Top of Data for analysis
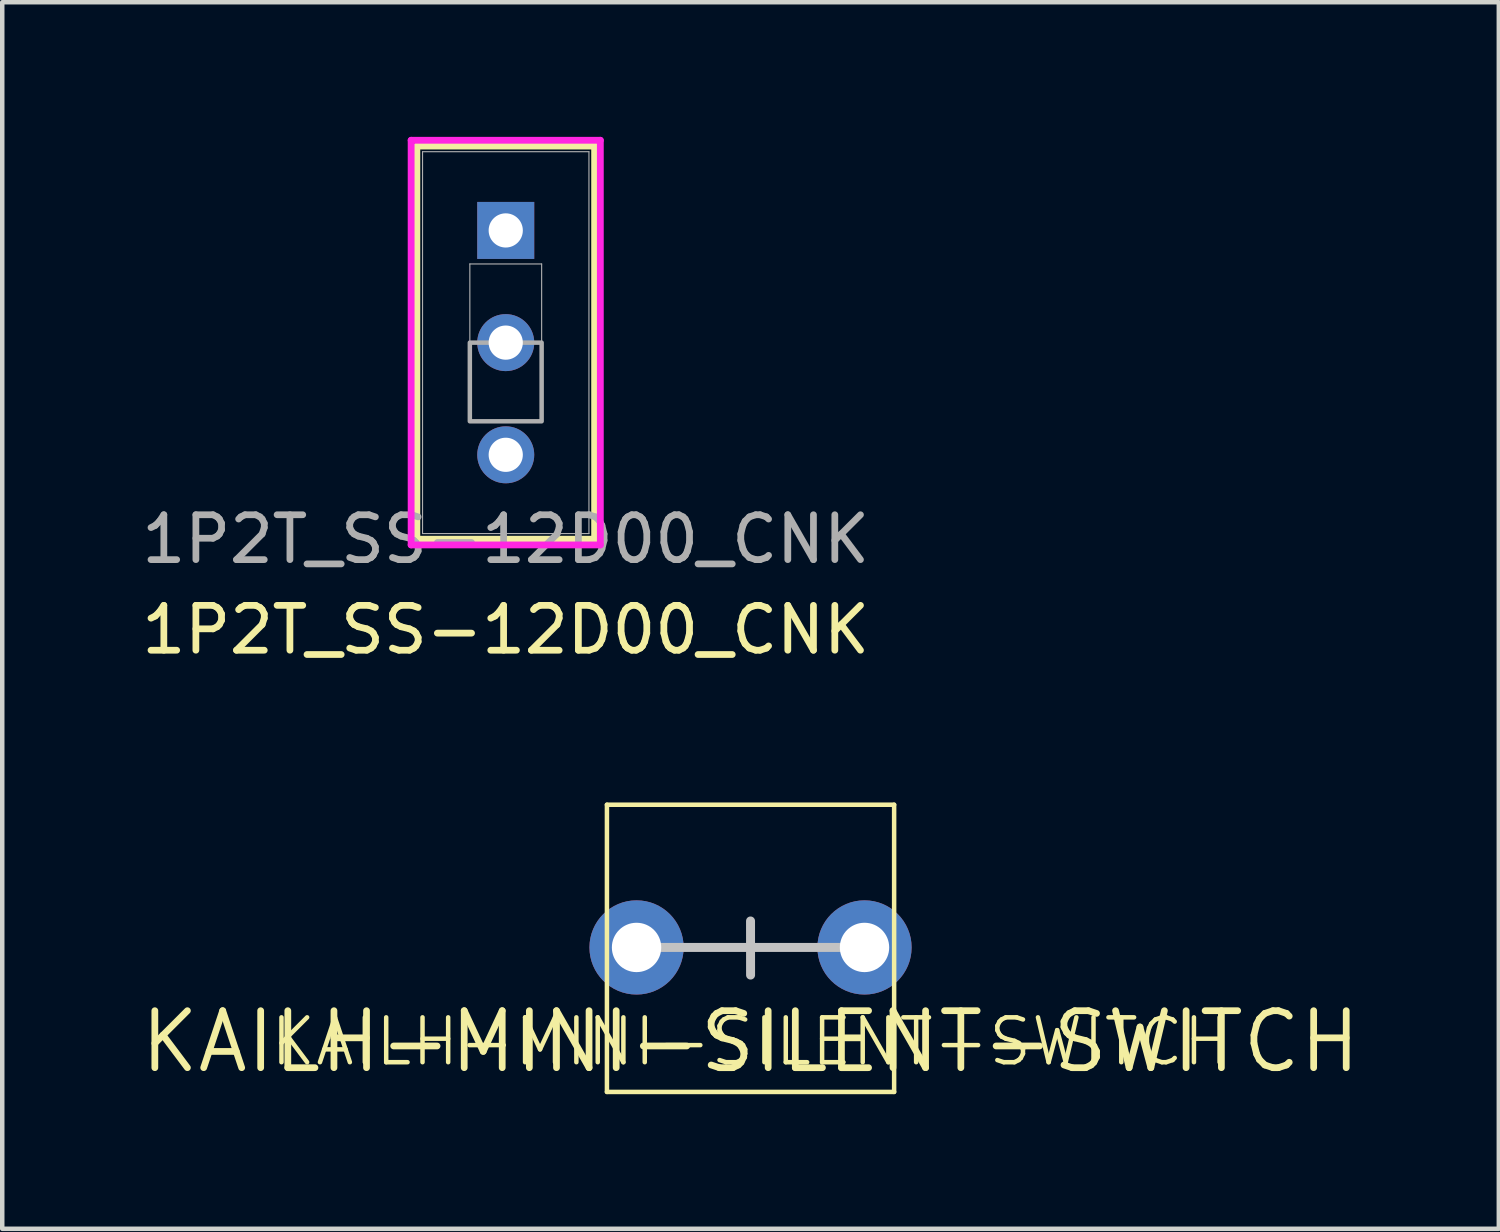
<source format=kicad_pcb>
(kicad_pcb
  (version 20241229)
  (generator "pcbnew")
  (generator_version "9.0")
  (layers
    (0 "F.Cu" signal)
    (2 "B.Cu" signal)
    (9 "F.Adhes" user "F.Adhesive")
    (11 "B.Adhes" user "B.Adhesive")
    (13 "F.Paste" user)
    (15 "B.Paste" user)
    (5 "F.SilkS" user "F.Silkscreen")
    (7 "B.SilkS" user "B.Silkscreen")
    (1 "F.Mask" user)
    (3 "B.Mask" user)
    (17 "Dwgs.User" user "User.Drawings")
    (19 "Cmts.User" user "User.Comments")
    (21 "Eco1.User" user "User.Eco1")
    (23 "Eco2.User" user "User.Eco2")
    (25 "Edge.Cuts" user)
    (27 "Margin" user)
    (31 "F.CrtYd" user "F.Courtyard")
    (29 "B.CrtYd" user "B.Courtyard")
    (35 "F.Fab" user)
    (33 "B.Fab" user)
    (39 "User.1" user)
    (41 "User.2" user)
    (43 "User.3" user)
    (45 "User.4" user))
  (footprint "1P2T_SS-12D00_CNK"
    (layer "F.Cu")
    (at 8.22 2.085)
    (property "Reference" "1P2T_SS-12D00_CNK" (at 0 8.9 0) (unlocked yes) (layer "F.SilkS") (effects (font (size 1 1) (thickness 0.15))))
    (attr through_hole)
    (fp_line (start -1.981 -1.881) (end -1.981 6.881) (stroke (width 0.152) (type solid)) (layer "F.SilkS"))
    (fp_line (start -1.981 6.881) (end 1.981 6.881) (stroke (width 0.152) (type solid)) (layer "F.SilkS"))
    (fp_line (start 1.981 -1.881) (end -1.981 -1.881) (stroke (width 0.152) (type solid)) (layer "F.SilkS"))
    (fp_line (start 1.981 6.881) (end 1.981 -1.881) (stroke (width 0.152) (type solid)) (layer "F.SilkS"))
    (fp_line (start -2.108 -2.009) (end -2.108 7.008) (stroke (width 0.152) (type solid)) (layer "F.CrtYd"))
    (fp_line (start -2.108 7.008) (end 2.108 7.008) (stroke (width 0.152) (type solid)) (layer "F.CrtYd"))
    (fp_line (start 2.108 -2.009) (end -2.108 -2.009) (stroke (width 0.152) (type solid)) (layer "F.CrtYd"))
    (fp_line (start 2.108 7.008) (end 2.108 -2.009) (stroke (width 0.152) (type solid)) (layer "F.CrtYd"))
    (fp_line (start -1.854 -1.754) (end -1.854 6.755) (stroke (width 0.025) (type solid)) (layer "F.Fab"))
    (fp_line (start -1.854 6.755) (end 1.854 6.755) (stroke (width 0.025) (type solid)) (layer "F.Fab"))
    (fp_line (start -0.8 0.747) (end 0.8 0.747) (stroke (width 0.025) (type solid)) (layer "F.Fab"))
    (fp_line (start -0.8 4.253) (end -0.8 0.747) (stroke (width 0.025) (type solid)) (layer "F.Fab"))
    (fp_line (start 0.8 0.747) (end 0.8 4.253) (stroke (width 0.025) (type solid)) (layer "F.Fab"))
    (fp_line (start 0.8 4.253) (end -0.8 4.253) (stroke (width 0.025) (type solid)) (layer "F.Fab"))
    (fp_line (start 1.854 -1.754) (end -1.854 -1.754) (stroke (width 0.025) (type solid)) (layer "F.Fab"))
    (fp_line (start 1.854 6.755) (end 1.854 -1.754) (stroke (width 0.025) (type solid)) (layer "F.Fab"))
    (fp_poly (pts (xy -0.8 4.253) (xy -0.8 2.5) (xy 0.8 2.5) (xy 0.8 4.253)) (stroke (width 0.1) (type solid)) (fill no) (layer "F.Fab"))
    (fp_text user "${REFERENCE}" (at 0 6.881 0) (unlocked yes) (layer "F.Fab") (effects (font (size 1 1) (thickness 0.15))))
    (pad "1" thru_hole rect (at 0 0) (size 1.27 1.27) (drill 0.762) (layers "*.Cu" "*.Mask"))
    (pad "2" thru_hole circle (at 0 2.5) (size 1.27 1.27) (drill 0.762) (layers "*.Cu" "*.Mask"))
    (pad "3" thru_hole circle (at 0 5) (size 1.27 1.27) (drill 0.762) (layers "*.Cu" "*.Mask")))
  (footprint "KAILH-MINI-SILENT-SWITCH"
    (layer "F.Cu")
    (at 13.675 18.063)
    (property "Reference" "KAILH-MINI-SILENT-SWITCH" (at 0 2.1 0) (unlocked yes) (layer "F.SilkS") (effects (font (size 1 1) (thickness 0.1))))
    (attr smd)
    (fp_line (start -3.2 -3.18) (end -3.2 3.22) (stroke (width 0.1) (type default)) (layer "F.SilkS"))
    (fp_line (start -3.2 -3.18) (end 3.2 -3.18) (stroke (width 0.1) (type default)) (layer "F.SilkS"))
    (fp_line (start 3.2 -3.18) (end 3.2 3.22) (stroke (width 0.1) (type default)) (layer "F.SilkS"))
    (fp_line (start 3.2 3.22) (end -3.2 3.22) (stroke (width 0.1) (type default)) (layer "F.SilkS"))
    (fp_line (start -2.54 0) (end 2.54 0) (stroke (width 0.2) (type solid)) (layer "Dwgs.User"))
    (fp_line (start 0 -0.59) (end 0.001 0.616) (stroke (width 0.2) (type solid)) (layer "Dwgs.User"))
    (fp_text user "${REFERENCE}" (at 0 2.1 0) (unlocked yes) (layer "F.SilkS") (effects (font (size 1.27 1.27) (thickness 0.15))))
    (pad "1" thru_hole circle (at -2.54 0) (size 2.1 2.1) (drill 1.1) (layers "*.Cu" "*.Mask"))
    (pad "2" thru_hole circle (at 2.54 0) (size 2.1 2.1) (drill 1.1) (layers "*.Cu" "*.Mask")))
  (gr_rect
    (start -3 -3)
    (end 30.35 24.333)
    (stroke (width 0.1) (type default))
    (fill no)
    (layer "Edge.Cuts")))
</source>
Bottom of Data for analysis
▸ **Problem**: Search the data for the string "Silkscreen" and copy out every line where it is found.

▸ **Result of this exercise**:
    (5 "F.SilkS" user "F.Silkscreen")
    (7 "B.SilkS" user "B.Silkscreen")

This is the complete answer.